The Coast Guard has published a final rule that would require tank level or pressure monitoring (TLPM) devices to be installed on single-hull tank barges and tank ships five years, despite the agency's acknowledgement that devices capable of meeting the requirements are not within the bounds of existing technology. Despite serious misgivings about the feasibility of the devices, the Coast Guard interpreted a December
2000 appeals court decision
as requiring the agency to mandate their use. AWO and a coalition of domestic and international tank vessel operators are seeking a legislative change that would clarify the agency's responsibility under the Oil Pollution Act of 1990 (OPA 90) and give the Coast Guard the flexibility not to require devices that are not technologically or economically feasible. The new rule, published in the September 17 Federal Register, would require the installation of TLPM devices capable of detecting a one percent change in cargo level and alerting vessel personnel via audible and visual alarms. Devices would have to be intrinsically safe and capable of operating in heavy seas, moisture, and varying weather conditions. Singlehulled U.S.-flag tank ships and barges and foreign flag tank vessels operating in the U.S. Exclusive
Economic Zone en route to a U.S. port would be required to carry the devices by October 17, 2007.

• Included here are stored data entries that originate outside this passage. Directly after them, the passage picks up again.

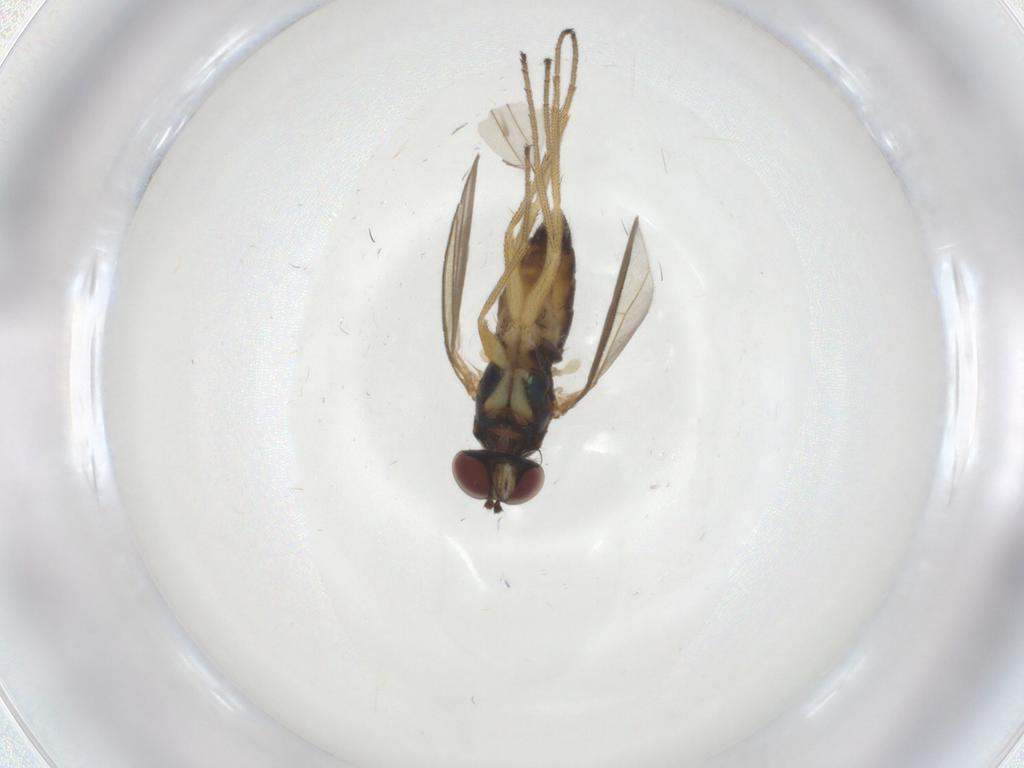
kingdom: Animalia
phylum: Arthropoda
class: Insecta
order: Diptera
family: Dolichopodidae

The Coast Guard acknowledges that devices capable of meeting these standards do not exist and have not been developed in the 12 years since enactment of OPA
90. If such devices can be developed, the Coast Guard estimates that they will prevent 874 barrels of oil pollution over a 12-year period, at a cost of approximately $190,000 per barrel of pollution avoided. This is less than one-tenth of one percent of the total oil pollution prevented by 11 major OPA 90 rulemakings studied by the Coast Guard, the agency notes.
An AWO-led coalition has been working to lay the groundwork for a legislative change to avert the imposition of a technologically infeasible requirement on the tank vessel industry; publication of the final rule underscores the urgency of those efforts.